Fall is a time I seem to remember stuff more vividly than any other time of year. The days of picking ripened corn, hauling it home to be elevated up into our wooden corn crib, kernels still attached to the cob. Stringing electric fence around the picked fields and turning the cattle into those fields to clean up whatever corn was left on the ground. Chasing the same cattle out of the neighbor's field after the fence shorted out. Cattle seem to detect a shorted fence.

Ducks and geese were flowing south around this time of year, following the Big Sioux and Missouri rivers. They would stray off course once in awhile and end up sitting on Ralph Kounkel's farm pond, about a mile from our farm.

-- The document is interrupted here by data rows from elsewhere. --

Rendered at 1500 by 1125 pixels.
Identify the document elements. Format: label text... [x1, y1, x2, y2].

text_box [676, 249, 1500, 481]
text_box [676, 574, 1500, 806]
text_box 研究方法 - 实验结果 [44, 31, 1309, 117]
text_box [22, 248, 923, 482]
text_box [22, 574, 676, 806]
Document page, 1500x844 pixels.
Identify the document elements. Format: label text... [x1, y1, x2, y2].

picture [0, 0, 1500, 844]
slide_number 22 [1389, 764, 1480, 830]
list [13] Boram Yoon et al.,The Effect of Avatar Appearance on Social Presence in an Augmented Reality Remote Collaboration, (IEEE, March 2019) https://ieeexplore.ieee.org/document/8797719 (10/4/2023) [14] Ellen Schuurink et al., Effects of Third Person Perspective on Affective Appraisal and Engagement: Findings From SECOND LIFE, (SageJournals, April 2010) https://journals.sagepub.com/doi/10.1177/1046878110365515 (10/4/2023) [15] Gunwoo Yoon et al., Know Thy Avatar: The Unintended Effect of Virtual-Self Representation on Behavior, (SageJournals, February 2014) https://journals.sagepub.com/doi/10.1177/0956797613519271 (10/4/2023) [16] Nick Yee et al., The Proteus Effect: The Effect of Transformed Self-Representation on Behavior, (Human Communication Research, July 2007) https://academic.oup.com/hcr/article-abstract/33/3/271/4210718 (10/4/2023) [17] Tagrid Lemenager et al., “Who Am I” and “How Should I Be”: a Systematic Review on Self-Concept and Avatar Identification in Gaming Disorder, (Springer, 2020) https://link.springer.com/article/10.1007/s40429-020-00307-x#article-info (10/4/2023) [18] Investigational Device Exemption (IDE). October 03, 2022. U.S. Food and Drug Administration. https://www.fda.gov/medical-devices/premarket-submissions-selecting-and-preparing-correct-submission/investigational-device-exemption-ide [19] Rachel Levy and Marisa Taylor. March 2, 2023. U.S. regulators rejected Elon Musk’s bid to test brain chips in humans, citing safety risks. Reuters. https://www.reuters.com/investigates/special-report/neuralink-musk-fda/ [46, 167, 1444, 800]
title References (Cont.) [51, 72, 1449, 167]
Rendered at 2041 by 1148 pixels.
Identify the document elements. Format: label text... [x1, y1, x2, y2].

The old Winchester procured my first blue goose from that pond early oneSaturday morning as my 5-year-old brother crept in behind me. I can still see him standing on the rim of the pond, holding the goose up for me to see. It was every bit as long as he was tall.

I let him hold the old Model 97 for just a bit with the goose in the other hand. He still likes to hunt geese.

Fall comes fast and it leaves just as fast. So I draw on its beauty and grace as much as possible. I breathe deeper, stride longer and fasten my eyes on the colors that will too soon be gone.

That falling bright red leaf that lit on my jacket last week reminded me of that old Winchester 97 and that bright, red-faced rooster pheasant that came to hand so many years ago. It is that time of year.